Had sex with Samantha addled his brain? And that was another thing. That woman would have to go. Robin must employ someone else. Preferably an old boot. A matronly female on the cusp of retirement. Preferably one with a whiskery chin. I could see such a person now. A Mrs Doubtfire type with spectacles. Iron grey hair. A penchant for bobbly cardigans. Long skirts to cover her varicose veins.
It wasn’t lost on me that Samantha looked something like me. We both had long blonde hair and blue eyes. However, I was a jaded version of her. These days there was a puffiness to my eyes and the start of a sag to the jawline. The major difference, of course, was the age gap. Samantha was twenty-nine to my forty-nine. Bitch.
But for now I’d have to park my issues over Sexy Samantha. Mrs Doubtfire could be employed in due course. All in good time. Currently there were more pressing matters to discuss. Like that of our future child.
‘Tilly,’ said Robin cautiously. ‘I think we’re at cross purposes.’
My brow furrowed. What could I possibly have misunderstood?
‘You said no to IVF, but yes to adoption,’ I pointed out.
Lisa was now heaving gusty sighs. She threw me a look that translated as this is going to end in tears.
Robin cleared his throat.
‘I’m talking about us adopting a dog.’
‘A dog?’ I repeated stupidly.
‘Yes,’ said Robin, his tone indicating he was currently talking to someone educationally challenged. ‘A dog. I thought we could start with a trip to Battersea.’
‘But… I thought you meant a child ,’ I croaked, my eyes brimming.
Lisa flashed me another look. One that said I knew it . She stood up. Made her way to the small staff kitchen at the rear of the office. In crisis, resort to biscuits and a brew.
‘No, Tilly,’ Robin tutted. ‘I’m not talking about a child. There’s been a misunderstanding.’
‘You can say that again,’ I snarled furiously, blinking away the tears.
‘So, are we both now on the same page?’
‘Yes, we’re talking about dogs.’
‘We are.’
‘In which case’ – I growled – ‘IF we get back together, I assume you’ll be getting rid of Samantha?’
‘Don’t be ridiculous,’ Robin spluttered. ‘Samantha is an excellent PA. Secretaries like her are scarcer than gold dust.’

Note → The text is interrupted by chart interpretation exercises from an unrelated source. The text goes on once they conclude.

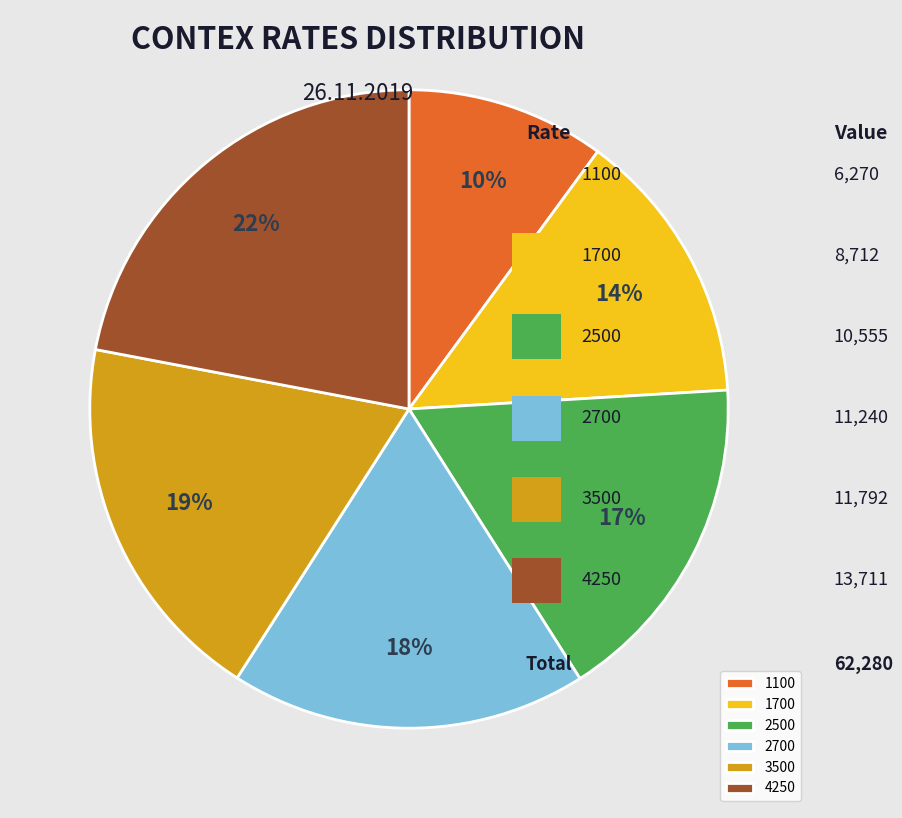

Is it true that 4250 is 22% of the pie?

True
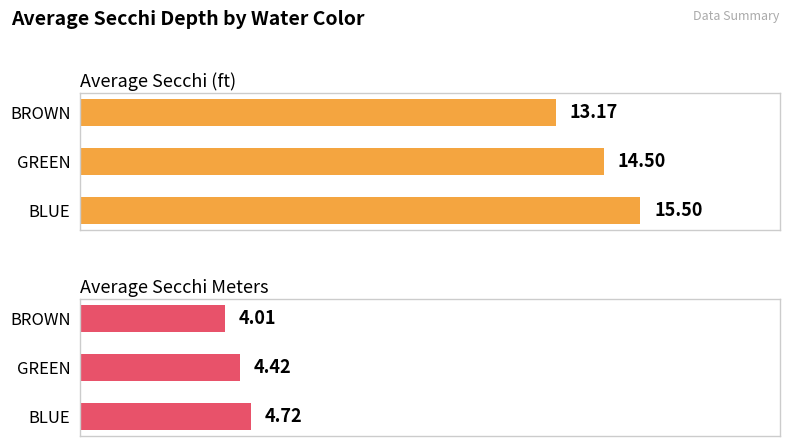

List the series in order of their overall mean, highest first.

Average Secchi (ft), Average Secchi Meters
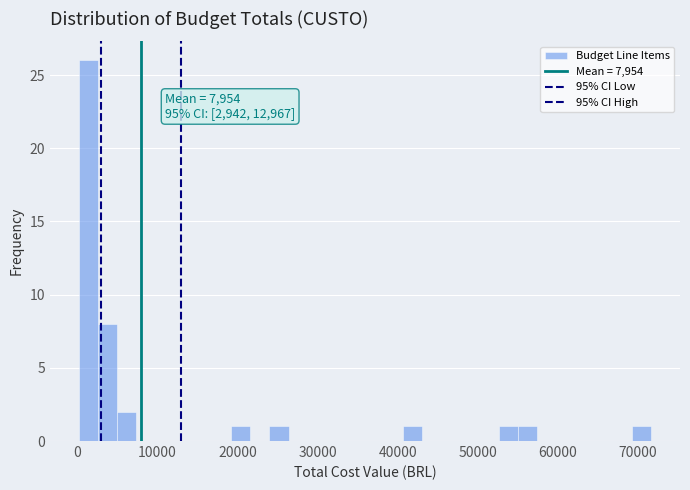

Read against the x-axis, roughly where is the centre of the tallest bar?

1000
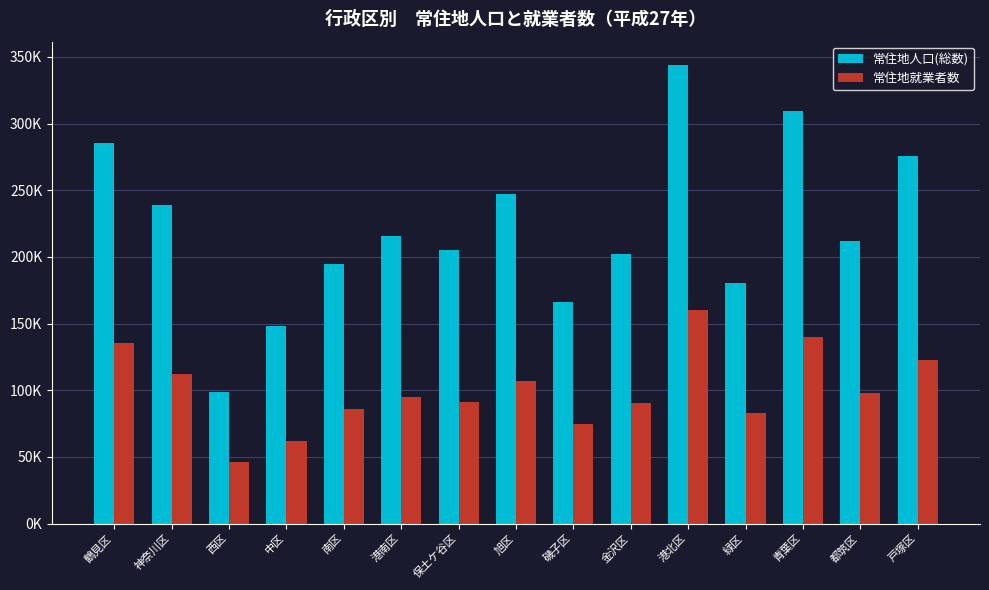

Which has a higher value, 西区 or 磯子区?

磯子区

For a moment I was too upset to speak. For one second there, I’d allowed myself to go down a path of new beginnings. Starting over with Robin. A later-in-life family. There had been no trust issues because Samantha hadn’t figured in this new future. Instead, I’d been offered a four-legged companion to keep me company while Robin continued to work late at the office alongside an attractive woman who had a bald vagina.
‘Thanks, Robin,’ I said, as Lisa returned. She set down a mug of steaming tea and a plate of bickies.
‘I’m glad you’ve seen sense,’ said Robin smugly. As well he might. It wasn’t every day a husband got away with porking his PA, telling the wife it was all her fault and that she should spend her evenings with a dog.
‘Rest assured that I’ve seen sense,’ I declared. I picked up a biscuit and took a savage bite. ‘This marriage’ – I announced, spraying crumbs across my keyboard – ‘is officially over.’